The title is not the latest Sue Grafton novel. It is the formula used by the George Bush administration to address the post 9-11 terror threat. And it is a formula inspired from the most formulaic of sources, the television show "24" starring Bad Boy for the American Way of Life, the fictional counterterrorism agent Jack Bauer. It is the ultimate in life imitating art. Tit for Tat; Torture for Terror. (The Fiction Behind Torture Policy.)

Both Jane Mayer's recent book, "The Dark Side," and Phillippe Sand's "Torture Team" reveal movers and shakers in administration policy who referred to the Bauer character as their inspiration. John Yoo, Justice Scalia, Michael Chertoff and staff JAG Diane Beaver all worshipped at Bauer's fictional feet:

According to British lawyer and writer Sands, Jack Bauer was an inspiration at early "brainstorming meetings" of military officials at Guantánamo in September 2002. Diane Beaver, the staff judge advocate general who gave legal approval to 18 controversial interrogation techniques including waterboarding, sexual humiliation and terrorizing prisoners with dogs, told Sands that Bauer "gave people lots of ideas." Michael Chertoff, the Homeland Security chief, gushed in a panel discussion on "24" organized by the Heritage Foundation that the show "reflects real life."

Reality and fiction is blurred in the minds of our leaders.
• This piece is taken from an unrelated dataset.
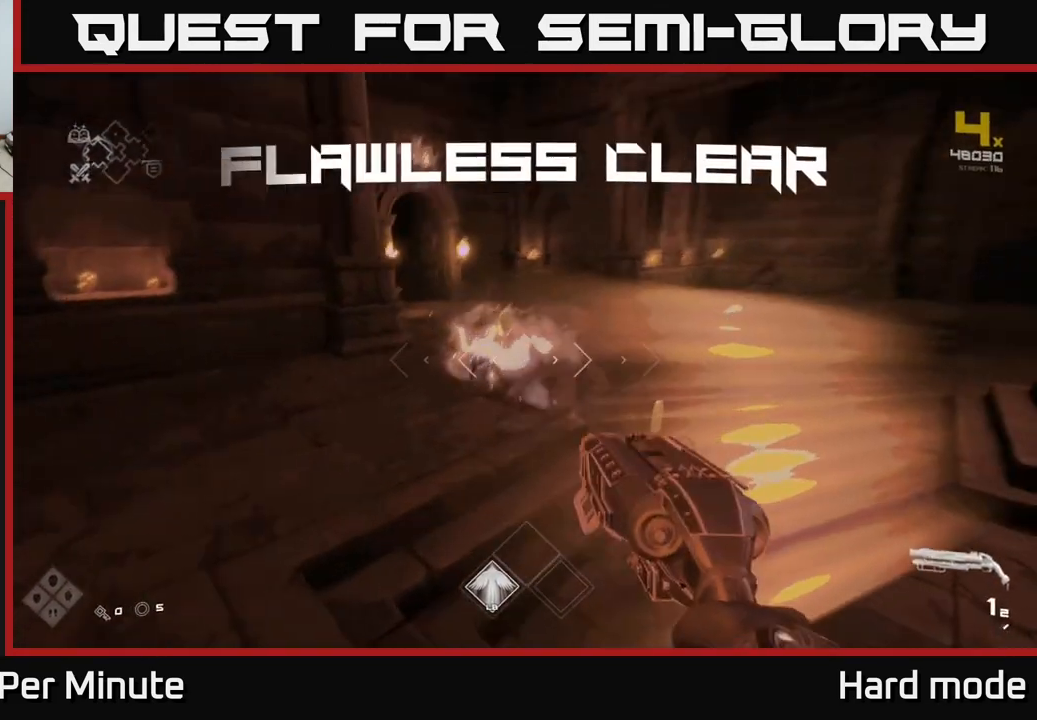
{"buttons": [], "left_stick": "up", "right_stick": "center", "events": [[50, "right_stick", "center"], [83, "R2", "up"], [83, "left_stick", "up-left"], [200, "left_stick", "up-right"], [267, "right_stick", "right"], [317, "R1", "down"], [383, "right_stick", "center"], [450, "R1", "up"], [483, "left_stick", "up"]]}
But life and movies are not the same. Bauer is the inheritor of a great cinematic legacy of men who speak softly but carry a big stick. Like in the Old West, Bauer is judge and jury out of expediency: he regularly deals with ticking time bombs; 12 times per day in the t.v. world. He is a hero; but in real real life, the ticking time bomb is a rare event.

The problem with Bauer is that he operates outside of the law. The implication is that our judiciary and legislature is so weak or clueless that the Executive needs hand over the reigns of society to a kick-ass agent like Bauer who is unafraid of doing the dirty work. He is a one-man corrective to a dissipated, pansy-ass society. Without Jack Bauer we may as well be Switzerland, f'chrissakes!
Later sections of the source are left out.